[Opening GIVEN RECORDS section]

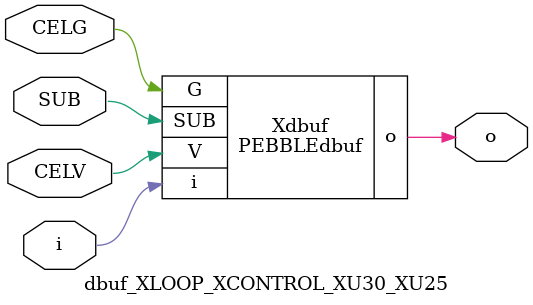
<source format=v>



module PEBBLEdbuf ( o, G, SUB, V, i );

  input V;
  input i;
  input G;
  output o;
  input SUB;
endmodule

//Celera Confidential Do Not Copy dbuf_XLOOP_XCONTROL_XU30_XU25
//Celera Confidential Symbol Generator
//Digital Buffer
module dbuf_XLOOP_XCONTROL_XU30_XU25 (CELV,CELG,i,o,SUB);
input CELV;
input CELG;
input i;
input SUB;
output o;

//Celera Confidential Do Not Copy dbuf
PEBBLEdbuf Xdbuf(
.V (CELV),
.i (i),
.o (o),
.SUB (SUB),
.G (CELG)
);
//,diesize,PEBBLEdbuf

//Celera Confidential Do Not Copy Module End
//Celera Schematic Generator
endmodule

</source>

[Closing GIVEN RECORDS section]

JOB: The records above are to be restated exactly, without their pictures.

TASK RESPONSE:
<source format=v>



module PEBBLEdbuf ( o, G, SUB, V, i );

  input V;
  input i;
  input G;
  output o;
  input SUB;
endmodule

//Celera Confidential Do Not Copy dbuf_XLOOP_XCONTROL_XU30_XU25
//Celera Confidential Symbol Generator
//Digital Buffer
module dbuf_XLOOP_XCONTROL_XU30_XU25 (CELV,CELG,i,o,SUB);
input CELV;
input CELG;
input i;
input SUB;
output o;

//Celera Confidential Do Not Copy dbuf
PEBBLEdbuf Xdbuf(
.V (CELV),
.i (i),
.o (o),
.SUB (SUB),
.G (CELG)
);
//,diesize,PEBBLEdbuf

//Celera Confidential Do Not Copy Module End
//Celera Schematic Generator
endmodule

</source>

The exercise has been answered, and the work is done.